Once you do the water exchange to lower your CYA to 30-40, you will need to follow our SLAM Process. You will have dumped much of the algae into the water, but there will still be some algae in the pool.

Lowering your CYA and getting fresh water into the pool should be your first priority. No reason to dump chemicals into the pool until you lower the CYA and get fresh water in.
 
Hey everyone, thanks for your responses. I appreciate those and I am happy that my reading of this site up to my time of posting has been leading me generally in the right direction; this is a great resource and you all are awesome.

Thank you also for the warm welcome and the notes about the water table, just going ahead and getting a pump (is a $100 Jacuzzi brand 1/6HP going to last enough to be worth it or should I really round-trip the local do-it-yourselfer store and rent a "fancy" pump for $50? (The rental is ~$500 new so I assume way better than what I can get for $100ish but I also don't need to return the one I buy!)

Thanks too for the tip on the in-place water replacement, that seems like a good idea although it intuitively feels that the math is backwards; if the pool water is colder than the fill water, the existing pool water will be heavier so you should put the pump in the deep side, whereas if the new water is colder then you'd want to drain from the shallow side since the new water will sink.

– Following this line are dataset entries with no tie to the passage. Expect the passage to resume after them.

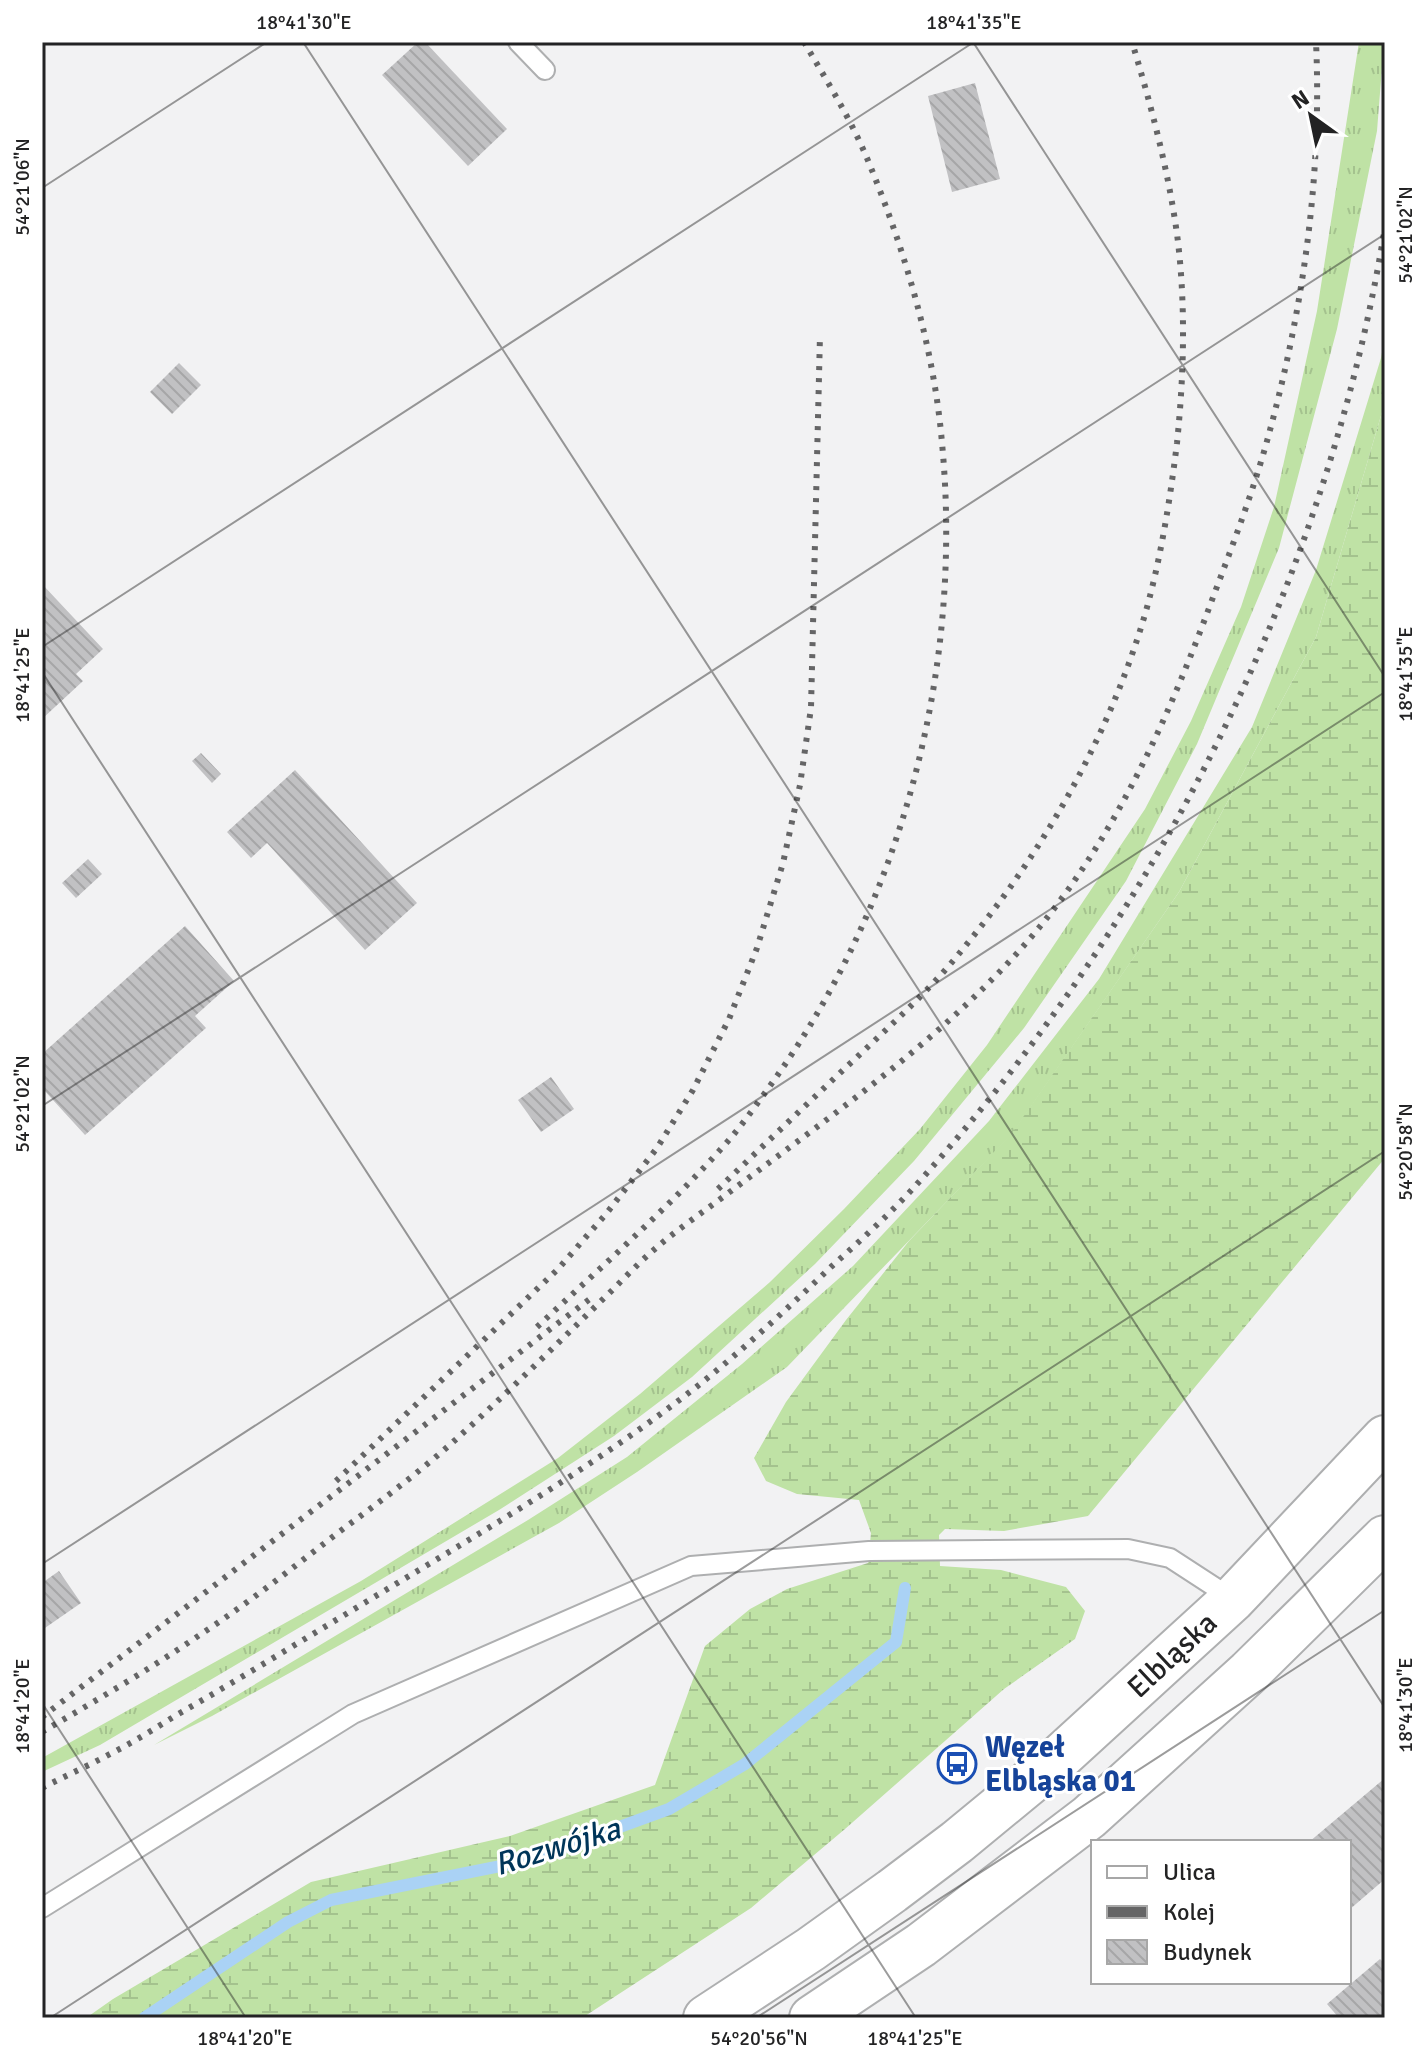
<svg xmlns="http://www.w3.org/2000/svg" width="1427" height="2060" viewBox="0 0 1427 2060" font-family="Signika,sans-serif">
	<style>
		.grass { fill: url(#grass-tufts) }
		.wetland { fill: url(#wetland-marsh) }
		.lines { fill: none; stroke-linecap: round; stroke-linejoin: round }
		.stream { stroke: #aad2f5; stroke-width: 12 }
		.building { fill: url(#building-back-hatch) }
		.service-casing { stroke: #aeafb0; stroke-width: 22 }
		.primary-casing { stroke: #aeafb0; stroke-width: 48 }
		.service { stroke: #fff; stroke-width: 18 }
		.primary { stroke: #fff; stroke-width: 44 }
		.rail { stroke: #656566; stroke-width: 6; stroke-dasharray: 4 8; stroke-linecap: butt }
		.ticks { fill: none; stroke: #232324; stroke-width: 2; stroke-opacity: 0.45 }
		.labels { text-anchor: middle; stroke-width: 6; stroke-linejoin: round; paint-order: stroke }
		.street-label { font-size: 30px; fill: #232324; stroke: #fff }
		.transit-label { font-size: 30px; font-weight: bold; fill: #164399; stroke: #fff; text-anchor: start }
		.water-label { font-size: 32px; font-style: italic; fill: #003559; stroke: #fff }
		.neatline { fill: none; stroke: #232324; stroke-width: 3 }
		.ticks-label { font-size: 20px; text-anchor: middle; fill: #232324 }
	</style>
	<defs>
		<pattern id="grass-tufts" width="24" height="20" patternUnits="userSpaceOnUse" patternTransform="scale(2)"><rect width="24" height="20" fill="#bfe2a5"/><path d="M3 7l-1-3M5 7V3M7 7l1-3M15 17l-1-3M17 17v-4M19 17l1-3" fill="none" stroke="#a4c28e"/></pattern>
		<pattern id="wetland-marsh" width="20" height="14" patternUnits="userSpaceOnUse" patternTransform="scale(2)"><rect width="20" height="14" fill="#bfe2a5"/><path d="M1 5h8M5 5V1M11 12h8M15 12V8" fill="none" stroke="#a4c28e"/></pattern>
		<pattern id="building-back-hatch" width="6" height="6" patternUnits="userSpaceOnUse" patternTransform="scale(2)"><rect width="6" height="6" fill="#c1c1c3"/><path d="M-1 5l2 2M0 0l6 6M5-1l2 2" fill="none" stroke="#a6a6a7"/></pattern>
	</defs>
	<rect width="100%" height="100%" fill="#f2f2f3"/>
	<g class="grass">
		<polygon points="1359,42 1384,42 1377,131 1337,329 1279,548 1197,744 1126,881 1024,1028 914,1161 815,1264 692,1377 614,1436 499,1510 100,1745 42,1772 42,1758 361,1581 558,1458 640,1394 770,1282 844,1209 920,1129 987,1045 1145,809 1191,721 1241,607 1274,507 1317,311"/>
		<polygon points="1385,337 1385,402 1316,637 1179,892 1012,1134 787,1367 637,1472 559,1523 212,1716 154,1745 528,1520 627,1457 742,1364 853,1266 989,1121 1099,979 1252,727 1316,570 1381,358"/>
	</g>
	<polygon class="wetland" points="1385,402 1385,1158 1088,1516 1004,1531 945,1529 939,1535 940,1566 1001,1570 1066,1587 1085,1611 1075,1639 1004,1689 845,1829 751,1908 582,2018 86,2018 113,1999 311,1882 510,1836 655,1785 705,1646 750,1609 787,1589 868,1563 871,1533 859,1500 797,1494 766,1481 754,1458 786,1402 846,1320 909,1241 1012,1133 1179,892 1316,637"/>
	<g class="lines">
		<polyline class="stream" points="144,2018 288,1922 331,1900 526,1861 669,1809 745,1764 896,1642 905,1588"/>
	</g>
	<g class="building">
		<polygon points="418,42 425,42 507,129 468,166 382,75"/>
		<polygon points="975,83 1000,179 952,192 928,96"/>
		<polygon points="179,363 201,385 172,414 150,392"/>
		<polygon points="42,584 103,649 76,674 83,681 42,719"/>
		<polygon points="201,753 221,774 212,783 192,761"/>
		<polygon points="295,770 417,903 365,950 267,843 251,858 227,832"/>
		<polygon points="88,859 102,874 76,898 62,883"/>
		<polygon points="185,926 234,981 195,1016 206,1028 85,1135 42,1088 42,1054"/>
		<polygon points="551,1077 574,1109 541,1132 518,1100"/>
		<polygon points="59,1571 81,1603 42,1630 42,1583"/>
		<polygon points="1385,1778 1385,1879 1349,1910 1349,1842 1309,1842"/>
		<polygon points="1380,1959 1385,1964 1385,2018 1339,2018 1327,2004"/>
	</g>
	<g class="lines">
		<defs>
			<g id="service">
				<polyline points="518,42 545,70"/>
				<polyline points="42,1908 353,1714 691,1566 869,1551 1128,1549 1170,1558 1233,1599"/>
			</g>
			<g id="primary">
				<polyline points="706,2018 811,1949 892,1891 957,1842 1059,1758 1233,1599 1385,1438"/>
				<polyline points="812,2018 921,1945 1089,1817 1249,1672 1385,1538"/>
			</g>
		</defs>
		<use href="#service" class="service-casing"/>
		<use href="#primary" class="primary-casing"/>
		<use href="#service" class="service"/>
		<use href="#primary" class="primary"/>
		<g class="rail">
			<path d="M 718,1189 C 764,1145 810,1101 856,1058 C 893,1023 931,989 962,950 C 1044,851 1110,735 1146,611 C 1161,557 1170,500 1177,443 C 1184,374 1186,304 1177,234 C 1168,169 1151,105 1132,42"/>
			<path d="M 537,1327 C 602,1266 670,1207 729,1140 C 746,1120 762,1097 777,1076 C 905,894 963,664 942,443 C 934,348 905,251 869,163 C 852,121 827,81 804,42"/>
			<polyline points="336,1481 558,1269 606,1214 657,1148 693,1090 729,1019 757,948 783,863 800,785 811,708 820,335"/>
			<polyline points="42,1717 591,1298"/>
			<path d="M 42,1732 C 97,1700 152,1668 204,1632 C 251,1601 295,1566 339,1532 C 378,1503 417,1474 453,1442 C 503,1397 551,1350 599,1303 C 618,1285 636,1265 656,1248 C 678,1229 703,1212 727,1194 C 828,1118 934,1045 1019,951 C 1109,851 1166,725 1212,600 C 1233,544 1255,487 1270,430 C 1304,304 1322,172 1316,42"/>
			<path d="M 42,1788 C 65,1776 88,1766 110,1754 C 132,1743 154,1729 175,1716 C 234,1682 293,1646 351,1611 C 468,1540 587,1472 695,1388 C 743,1350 788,1308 832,1266 C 861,1240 891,1213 917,1184 C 1156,919 1328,580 1385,227"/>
		</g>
	</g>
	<path class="ticks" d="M 303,42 L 1385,1708M 973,42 L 1385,677M 42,188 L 267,42M 42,647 L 974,42M 42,672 L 916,2018M 42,1106 L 1385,234M 42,1564 L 1385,692M 42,1703 L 246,2018M 50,2018 L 1385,1151M 756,2018 L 1385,1610"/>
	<defs>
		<symbol id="bus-ring" viewBox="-11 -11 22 22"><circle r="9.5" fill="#fff" stroke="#1a4fb4" stroke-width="1.5"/><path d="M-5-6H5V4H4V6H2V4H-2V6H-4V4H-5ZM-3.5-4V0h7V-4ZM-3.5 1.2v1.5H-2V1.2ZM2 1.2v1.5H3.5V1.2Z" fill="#1a4fb4"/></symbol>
	</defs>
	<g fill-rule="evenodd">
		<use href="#bus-ring" x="935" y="1742" width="44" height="44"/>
	</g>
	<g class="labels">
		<g class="street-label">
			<text transform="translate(1172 1655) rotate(-43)" y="10">Elbląska</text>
		</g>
		<g class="transit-label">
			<text x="985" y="1757">Węzeł<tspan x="985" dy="34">Elbląska 01</tspan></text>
		</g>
		<g class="water-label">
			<text transform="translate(557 1846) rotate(-17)" y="11">Rozwójka</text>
		</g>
	</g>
	<rect width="1427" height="2060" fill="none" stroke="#ffffff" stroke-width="88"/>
	<rect x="1091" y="1840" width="260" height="144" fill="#ffffff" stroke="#a7a7a7" stroke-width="2"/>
	<rect x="1107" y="1866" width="40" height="12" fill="#ffffff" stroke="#a7a7a7" stroke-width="2"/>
	<text x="1163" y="1880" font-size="24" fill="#232324">Ulica</text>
	<rect x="1107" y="1906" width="40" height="12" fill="#656566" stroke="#a7a7a7" stroke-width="2"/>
	<text x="1163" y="1920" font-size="24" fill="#232324">Kolej</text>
	<rect x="1107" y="1940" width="40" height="24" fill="url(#building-back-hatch)" stroke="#a7a7a7" stroke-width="2"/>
	<text x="1163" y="1960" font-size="24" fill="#232324">Budynek</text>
	<g transform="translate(1311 116) rotate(327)" stroke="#ffffff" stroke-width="6" paint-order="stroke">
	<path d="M0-6L14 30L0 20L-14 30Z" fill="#232324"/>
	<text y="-12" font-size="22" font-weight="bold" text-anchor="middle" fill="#232324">N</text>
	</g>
	<rect x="44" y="44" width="1339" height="1972" class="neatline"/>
	<g class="ticks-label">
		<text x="304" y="29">18°41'30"E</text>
		<text x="974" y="29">18°41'35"E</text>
		<text transform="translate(22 187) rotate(-90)" y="7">54°21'06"N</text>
		<text transform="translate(1405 235) rotate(-90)" y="7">54°21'02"N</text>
		<text transform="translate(1405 674) rotate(-90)" y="7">18°41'35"E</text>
		<text transform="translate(22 675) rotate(-90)" y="7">18°41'25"E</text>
		<text transform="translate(22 1104) rotate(-90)" y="7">54°21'02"N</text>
		<text transform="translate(1405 1152) rotate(-90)" y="7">54°20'58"N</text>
		<text transform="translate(1405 1705) rotate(-90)" y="7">18°41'30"E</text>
		<text transform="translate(22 1706) rotate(-90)" y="7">18°41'20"E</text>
		<text x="245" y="2045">18°41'20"E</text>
		<text x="759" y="2045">54°20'56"N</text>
		<text x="915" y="2045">18°41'25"E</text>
	</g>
</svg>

Before posting I'd actually poured a couple gallons of bleach in and the pool actually looks ok now a week later and the chlorine level is still high but it's been raining a lot so not so much sun burning off the chlorine. Since I'd really like to get the light working maybe I'll take the opportunity to have The Professionals come by to give me a bid for that work and fix up some of the plaster issues while they're at it. (I'm guessing that folks here don't refer to specific pool companies but the two people I've talked to so far came off as completely uninterested in the work.)